As a quick primer, an entity object is something that has a identity and can change over time--much like a person--whereas a value object is something that is immutable once constructed and can be interchanged with another value object holding the same value.
I have read, from time to time, the laments of some who would like to see a published list of the all of the various kinds objects--and the classification of each: entity or value object.
Here's the problem: Your entity objects are my value objects. In other words, what you consider to have an innate and distinguishable identity, doesn't particularly concern me. Perhaps a small, yet highly valid example will suffice.
At the grocery store when you, as a consumer, purchase a gallon of milk, do you particularly care which one you purchase? Granted, you may look at the expiration date and pull the one from the back--but what if the expiration dates and milk fat values are the same? Mmm....milk fat....ahhh. In this situation it doesn't matter. You arbitrarily pick one because you don't care.

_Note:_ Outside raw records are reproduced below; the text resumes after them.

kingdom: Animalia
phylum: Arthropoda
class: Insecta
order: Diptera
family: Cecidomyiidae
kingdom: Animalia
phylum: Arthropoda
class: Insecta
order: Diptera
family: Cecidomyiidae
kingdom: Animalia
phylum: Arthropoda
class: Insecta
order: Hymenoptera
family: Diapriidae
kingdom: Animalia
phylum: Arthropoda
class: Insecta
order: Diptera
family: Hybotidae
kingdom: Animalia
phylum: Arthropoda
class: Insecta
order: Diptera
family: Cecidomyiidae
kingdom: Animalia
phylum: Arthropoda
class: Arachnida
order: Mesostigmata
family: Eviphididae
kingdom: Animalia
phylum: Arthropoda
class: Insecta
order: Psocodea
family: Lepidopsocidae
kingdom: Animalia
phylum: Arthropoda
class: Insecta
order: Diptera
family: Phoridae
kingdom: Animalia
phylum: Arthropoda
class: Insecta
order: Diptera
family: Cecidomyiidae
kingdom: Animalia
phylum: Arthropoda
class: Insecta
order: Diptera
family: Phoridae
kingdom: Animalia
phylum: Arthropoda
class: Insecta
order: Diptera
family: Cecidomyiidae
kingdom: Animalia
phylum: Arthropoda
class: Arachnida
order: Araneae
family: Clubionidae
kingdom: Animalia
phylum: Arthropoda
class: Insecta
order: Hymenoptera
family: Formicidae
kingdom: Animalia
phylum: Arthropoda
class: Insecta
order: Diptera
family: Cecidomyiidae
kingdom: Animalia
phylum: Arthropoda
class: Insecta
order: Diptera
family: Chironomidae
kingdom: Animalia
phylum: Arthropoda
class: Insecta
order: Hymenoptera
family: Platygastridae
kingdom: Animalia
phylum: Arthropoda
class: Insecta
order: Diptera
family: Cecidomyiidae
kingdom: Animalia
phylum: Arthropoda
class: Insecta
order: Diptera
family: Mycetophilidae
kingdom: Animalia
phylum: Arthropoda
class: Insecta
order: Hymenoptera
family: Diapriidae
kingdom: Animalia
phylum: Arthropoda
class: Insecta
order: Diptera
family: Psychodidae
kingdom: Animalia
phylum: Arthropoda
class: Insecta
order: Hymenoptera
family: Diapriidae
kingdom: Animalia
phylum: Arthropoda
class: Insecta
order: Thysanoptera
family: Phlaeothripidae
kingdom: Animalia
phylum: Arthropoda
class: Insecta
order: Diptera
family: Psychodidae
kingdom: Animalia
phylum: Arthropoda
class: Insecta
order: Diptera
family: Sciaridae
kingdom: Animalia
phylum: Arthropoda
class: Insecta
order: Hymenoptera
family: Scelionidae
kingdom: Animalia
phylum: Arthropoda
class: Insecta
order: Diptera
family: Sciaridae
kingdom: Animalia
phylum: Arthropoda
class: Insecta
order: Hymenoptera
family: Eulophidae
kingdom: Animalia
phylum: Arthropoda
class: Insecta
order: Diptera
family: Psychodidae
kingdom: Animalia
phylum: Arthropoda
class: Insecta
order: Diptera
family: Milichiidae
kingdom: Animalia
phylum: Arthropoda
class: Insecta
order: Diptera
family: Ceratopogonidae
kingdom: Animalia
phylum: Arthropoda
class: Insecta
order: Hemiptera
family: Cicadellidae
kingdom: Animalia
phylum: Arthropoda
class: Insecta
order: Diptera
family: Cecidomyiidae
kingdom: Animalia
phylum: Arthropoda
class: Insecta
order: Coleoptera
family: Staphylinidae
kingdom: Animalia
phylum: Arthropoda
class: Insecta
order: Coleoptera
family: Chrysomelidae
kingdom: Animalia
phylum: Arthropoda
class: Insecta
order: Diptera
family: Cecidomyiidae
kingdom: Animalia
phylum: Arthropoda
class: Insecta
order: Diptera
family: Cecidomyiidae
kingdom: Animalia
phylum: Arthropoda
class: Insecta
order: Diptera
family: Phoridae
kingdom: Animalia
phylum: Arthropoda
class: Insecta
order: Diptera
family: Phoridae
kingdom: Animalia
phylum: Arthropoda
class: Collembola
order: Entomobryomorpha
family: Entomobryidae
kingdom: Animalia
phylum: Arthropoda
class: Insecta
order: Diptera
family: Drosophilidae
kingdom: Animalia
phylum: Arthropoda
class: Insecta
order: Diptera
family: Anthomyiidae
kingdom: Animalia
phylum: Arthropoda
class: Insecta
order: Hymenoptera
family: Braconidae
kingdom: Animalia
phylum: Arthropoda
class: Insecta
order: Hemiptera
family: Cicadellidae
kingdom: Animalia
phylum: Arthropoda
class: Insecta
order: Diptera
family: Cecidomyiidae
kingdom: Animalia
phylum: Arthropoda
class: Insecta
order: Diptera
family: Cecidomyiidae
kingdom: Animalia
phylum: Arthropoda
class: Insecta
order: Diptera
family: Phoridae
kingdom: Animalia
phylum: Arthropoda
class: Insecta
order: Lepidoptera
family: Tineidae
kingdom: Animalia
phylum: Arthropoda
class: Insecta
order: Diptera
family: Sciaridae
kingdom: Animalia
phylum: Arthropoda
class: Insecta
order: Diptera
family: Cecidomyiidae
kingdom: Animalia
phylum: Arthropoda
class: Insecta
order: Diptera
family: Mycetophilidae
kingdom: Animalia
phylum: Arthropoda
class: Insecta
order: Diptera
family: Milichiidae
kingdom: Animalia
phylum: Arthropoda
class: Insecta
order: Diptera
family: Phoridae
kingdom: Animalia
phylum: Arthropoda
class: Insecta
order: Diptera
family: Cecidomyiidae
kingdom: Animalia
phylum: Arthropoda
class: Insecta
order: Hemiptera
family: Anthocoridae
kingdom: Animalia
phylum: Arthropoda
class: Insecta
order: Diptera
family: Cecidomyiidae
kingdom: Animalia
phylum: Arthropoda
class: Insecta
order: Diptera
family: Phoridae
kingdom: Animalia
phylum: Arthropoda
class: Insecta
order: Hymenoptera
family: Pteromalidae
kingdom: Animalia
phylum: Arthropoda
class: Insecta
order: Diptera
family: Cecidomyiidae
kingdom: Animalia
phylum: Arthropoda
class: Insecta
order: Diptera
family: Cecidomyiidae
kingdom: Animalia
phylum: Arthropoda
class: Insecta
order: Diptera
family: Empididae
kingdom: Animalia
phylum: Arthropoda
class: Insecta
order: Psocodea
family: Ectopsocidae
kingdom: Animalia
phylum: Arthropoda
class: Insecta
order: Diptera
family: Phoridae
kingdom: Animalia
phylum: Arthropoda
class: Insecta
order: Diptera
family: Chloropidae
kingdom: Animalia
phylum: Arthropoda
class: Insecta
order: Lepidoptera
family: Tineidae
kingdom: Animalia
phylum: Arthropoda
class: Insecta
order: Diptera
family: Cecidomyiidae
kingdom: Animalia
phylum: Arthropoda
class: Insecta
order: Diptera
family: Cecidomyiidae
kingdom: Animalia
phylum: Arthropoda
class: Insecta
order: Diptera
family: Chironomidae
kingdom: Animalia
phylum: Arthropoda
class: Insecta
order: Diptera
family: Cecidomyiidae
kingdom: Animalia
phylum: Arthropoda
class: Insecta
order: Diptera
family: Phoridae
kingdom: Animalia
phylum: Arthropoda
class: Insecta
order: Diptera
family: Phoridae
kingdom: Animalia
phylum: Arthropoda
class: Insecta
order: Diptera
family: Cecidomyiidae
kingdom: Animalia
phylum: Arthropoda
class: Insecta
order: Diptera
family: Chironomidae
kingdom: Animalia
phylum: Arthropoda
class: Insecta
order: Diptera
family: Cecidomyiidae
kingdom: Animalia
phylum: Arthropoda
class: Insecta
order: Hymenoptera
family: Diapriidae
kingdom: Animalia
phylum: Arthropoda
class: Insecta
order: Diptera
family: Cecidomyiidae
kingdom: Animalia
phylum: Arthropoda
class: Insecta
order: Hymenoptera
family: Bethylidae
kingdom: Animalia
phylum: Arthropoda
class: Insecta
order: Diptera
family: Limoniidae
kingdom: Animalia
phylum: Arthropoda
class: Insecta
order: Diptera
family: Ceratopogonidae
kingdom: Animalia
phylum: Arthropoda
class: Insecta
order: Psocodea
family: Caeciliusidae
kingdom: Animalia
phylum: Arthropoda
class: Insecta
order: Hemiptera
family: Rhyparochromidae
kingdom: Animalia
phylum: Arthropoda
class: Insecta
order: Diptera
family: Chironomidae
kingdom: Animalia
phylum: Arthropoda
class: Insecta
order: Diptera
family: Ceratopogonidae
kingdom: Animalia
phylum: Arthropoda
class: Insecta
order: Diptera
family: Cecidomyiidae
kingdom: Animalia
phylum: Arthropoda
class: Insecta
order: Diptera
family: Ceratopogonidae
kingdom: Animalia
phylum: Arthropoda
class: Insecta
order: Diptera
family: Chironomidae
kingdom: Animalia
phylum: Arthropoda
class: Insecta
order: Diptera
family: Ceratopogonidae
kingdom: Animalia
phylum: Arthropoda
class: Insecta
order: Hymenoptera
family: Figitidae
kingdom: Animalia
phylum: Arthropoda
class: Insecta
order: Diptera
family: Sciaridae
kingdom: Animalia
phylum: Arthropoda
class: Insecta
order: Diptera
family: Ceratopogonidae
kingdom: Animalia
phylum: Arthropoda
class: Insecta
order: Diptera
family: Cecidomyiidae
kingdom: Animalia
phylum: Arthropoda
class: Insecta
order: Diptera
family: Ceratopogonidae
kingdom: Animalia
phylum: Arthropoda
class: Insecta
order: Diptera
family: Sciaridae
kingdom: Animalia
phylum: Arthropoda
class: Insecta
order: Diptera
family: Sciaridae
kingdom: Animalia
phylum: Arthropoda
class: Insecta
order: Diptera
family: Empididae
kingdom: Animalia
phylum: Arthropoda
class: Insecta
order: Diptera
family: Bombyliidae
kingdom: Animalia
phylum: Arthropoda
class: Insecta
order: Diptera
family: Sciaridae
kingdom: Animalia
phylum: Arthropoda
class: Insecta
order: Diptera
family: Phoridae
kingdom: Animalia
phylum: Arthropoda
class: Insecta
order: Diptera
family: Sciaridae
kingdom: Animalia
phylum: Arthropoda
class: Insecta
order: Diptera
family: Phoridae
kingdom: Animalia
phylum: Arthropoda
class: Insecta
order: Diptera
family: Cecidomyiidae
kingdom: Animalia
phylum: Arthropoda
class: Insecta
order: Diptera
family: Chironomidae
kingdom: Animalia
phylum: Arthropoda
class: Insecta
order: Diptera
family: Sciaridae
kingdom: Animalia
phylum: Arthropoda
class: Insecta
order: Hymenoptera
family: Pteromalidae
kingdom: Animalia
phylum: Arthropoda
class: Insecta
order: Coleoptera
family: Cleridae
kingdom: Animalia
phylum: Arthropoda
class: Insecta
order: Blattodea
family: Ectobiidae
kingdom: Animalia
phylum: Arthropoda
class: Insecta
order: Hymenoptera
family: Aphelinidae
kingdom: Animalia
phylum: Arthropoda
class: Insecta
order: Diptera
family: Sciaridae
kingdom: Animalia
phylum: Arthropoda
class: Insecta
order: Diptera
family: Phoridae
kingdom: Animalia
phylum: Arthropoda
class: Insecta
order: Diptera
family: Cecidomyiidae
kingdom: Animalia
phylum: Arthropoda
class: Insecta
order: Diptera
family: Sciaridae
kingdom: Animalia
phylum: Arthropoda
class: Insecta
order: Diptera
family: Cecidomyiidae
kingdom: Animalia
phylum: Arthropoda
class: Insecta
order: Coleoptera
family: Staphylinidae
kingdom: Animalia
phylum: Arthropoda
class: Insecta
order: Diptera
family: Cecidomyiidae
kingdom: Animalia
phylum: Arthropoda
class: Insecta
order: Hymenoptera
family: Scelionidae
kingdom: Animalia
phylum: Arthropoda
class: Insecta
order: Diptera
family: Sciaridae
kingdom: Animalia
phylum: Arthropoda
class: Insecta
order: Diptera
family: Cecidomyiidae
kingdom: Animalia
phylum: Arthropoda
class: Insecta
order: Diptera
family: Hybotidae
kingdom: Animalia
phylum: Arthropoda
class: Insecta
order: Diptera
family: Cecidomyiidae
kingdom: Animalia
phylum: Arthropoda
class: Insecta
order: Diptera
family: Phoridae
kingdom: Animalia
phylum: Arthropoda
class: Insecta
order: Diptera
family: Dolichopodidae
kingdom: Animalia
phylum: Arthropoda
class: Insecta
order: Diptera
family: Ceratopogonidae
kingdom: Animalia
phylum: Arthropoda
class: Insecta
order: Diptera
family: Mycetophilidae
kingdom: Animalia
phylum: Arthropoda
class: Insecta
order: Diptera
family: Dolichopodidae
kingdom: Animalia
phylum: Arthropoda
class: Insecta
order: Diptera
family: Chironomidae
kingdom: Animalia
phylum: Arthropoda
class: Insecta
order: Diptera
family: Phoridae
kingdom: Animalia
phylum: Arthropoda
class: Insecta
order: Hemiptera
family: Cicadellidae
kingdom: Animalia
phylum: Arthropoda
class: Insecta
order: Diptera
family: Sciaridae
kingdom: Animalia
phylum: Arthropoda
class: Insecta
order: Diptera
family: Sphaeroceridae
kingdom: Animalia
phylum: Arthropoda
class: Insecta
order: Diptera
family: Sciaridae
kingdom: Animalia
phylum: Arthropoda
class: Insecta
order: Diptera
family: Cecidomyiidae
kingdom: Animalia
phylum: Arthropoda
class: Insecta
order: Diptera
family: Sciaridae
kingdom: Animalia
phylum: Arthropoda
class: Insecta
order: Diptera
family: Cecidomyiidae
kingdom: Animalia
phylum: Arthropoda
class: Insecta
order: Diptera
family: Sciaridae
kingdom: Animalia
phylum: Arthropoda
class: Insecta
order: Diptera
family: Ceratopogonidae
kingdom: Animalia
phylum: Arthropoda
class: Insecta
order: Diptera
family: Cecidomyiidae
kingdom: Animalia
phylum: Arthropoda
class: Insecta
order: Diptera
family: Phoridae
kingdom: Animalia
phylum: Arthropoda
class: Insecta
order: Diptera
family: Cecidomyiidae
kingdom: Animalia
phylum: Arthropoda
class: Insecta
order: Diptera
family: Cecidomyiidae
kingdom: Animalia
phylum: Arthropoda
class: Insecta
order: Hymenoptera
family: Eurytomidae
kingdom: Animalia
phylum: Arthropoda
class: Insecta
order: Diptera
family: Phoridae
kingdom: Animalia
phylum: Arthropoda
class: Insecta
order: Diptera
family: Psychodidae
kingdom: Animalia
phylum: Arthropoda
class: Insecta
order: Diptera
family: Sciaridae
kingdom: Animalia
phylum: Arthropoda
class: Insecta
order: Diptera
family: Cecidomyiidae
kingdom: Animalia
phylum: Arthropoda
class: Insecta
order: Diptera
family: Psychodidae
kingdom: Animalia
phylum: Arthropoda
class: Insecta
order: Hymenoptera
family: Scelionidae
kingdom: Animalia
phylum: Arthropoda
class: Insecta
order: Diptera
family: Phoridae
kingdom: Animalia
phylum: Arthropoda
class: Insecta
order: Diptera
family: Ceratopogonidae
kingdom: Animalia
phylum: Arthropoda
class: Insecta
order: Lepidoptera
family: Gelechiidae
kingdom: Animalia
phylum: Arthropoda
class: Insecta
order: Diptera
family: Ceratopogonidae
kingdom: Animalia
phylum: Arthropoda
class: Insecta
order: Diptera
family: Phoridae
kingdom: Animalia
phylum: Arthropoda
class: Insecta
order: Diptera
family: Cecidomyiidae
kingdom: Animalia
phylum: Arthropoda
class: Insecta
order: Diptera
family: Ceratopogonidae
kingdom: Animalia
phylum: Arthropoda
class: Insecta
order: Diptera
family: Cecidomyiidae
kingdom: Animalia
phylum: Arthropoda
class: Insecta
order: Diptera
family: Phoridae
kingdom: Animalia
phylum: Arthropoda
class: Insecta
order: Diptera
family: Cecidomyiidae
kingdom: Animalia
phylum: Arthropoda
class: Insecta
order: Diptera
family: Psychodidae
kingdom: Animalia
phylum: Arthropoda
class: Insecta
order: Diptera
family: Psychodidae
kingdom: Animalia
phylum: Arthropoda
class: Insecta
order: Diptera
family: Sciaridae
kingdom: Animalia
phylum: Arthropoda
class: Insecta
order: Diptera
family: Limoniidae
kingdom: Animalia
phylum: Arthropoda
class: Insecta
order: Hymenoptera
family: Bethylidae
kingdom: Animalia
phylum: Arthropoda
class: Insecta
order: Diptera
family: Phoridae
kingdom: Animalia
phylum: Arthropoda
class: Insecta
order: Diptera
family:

Let's flip the coin--or should I say cow--over on this one. What about the company that produces the milk? What happens when a bad batch of milk is identified? The producer cares very much which container of milk is which. To them, the container most definitely an entity object--it has identity that may be distinguished from the other containers. Because it's an entity object and has identity, the producer can easily notified the retailers to pull the affected containers of milk.
So which one is your object? Entity or value? Obviously it depends...on your domain.